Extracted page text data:

******************************

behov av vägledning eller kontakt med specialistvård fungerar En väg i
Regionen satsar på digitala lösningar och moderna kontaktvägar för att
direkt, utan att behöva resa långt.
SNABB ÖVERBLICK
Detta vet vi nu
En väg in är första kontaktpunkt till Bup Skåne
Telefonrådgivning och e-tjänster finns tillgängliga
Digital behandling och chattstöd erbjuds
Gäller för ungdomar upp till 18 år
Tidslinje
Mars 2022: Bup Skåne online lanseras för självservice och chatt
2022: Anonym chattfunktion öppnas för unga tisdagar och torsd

******************************

_YOUR OBJECTIVE_
Please edit the items by changing every "Bup Skåne" to "BUP Skåne" and leaving everything else as it is.

_RESPONSE_
behov av vägledning eller kontakt med specialistvård fungerar En väg i
Regionen satsar på digitala lösningar och moderna kontaktvägar för att
direkt, utan att behöva resa långt.
SNABB ÖVERBLICK
Detta vet vi nu
En väg in är första kontaktpunkt till BUP Skåne
Telefonrådgivning och e-tjänster finns tillgängliga
Digital behandling och chattstöd erbjuds
Gäller för ungdomar upp till 18 år
Tidslinje
Mars 2022: BUP Skåne online lanseras för självservice och chatt
2022: Anonym chattfunktion öppnas för unga tisdagar och torsd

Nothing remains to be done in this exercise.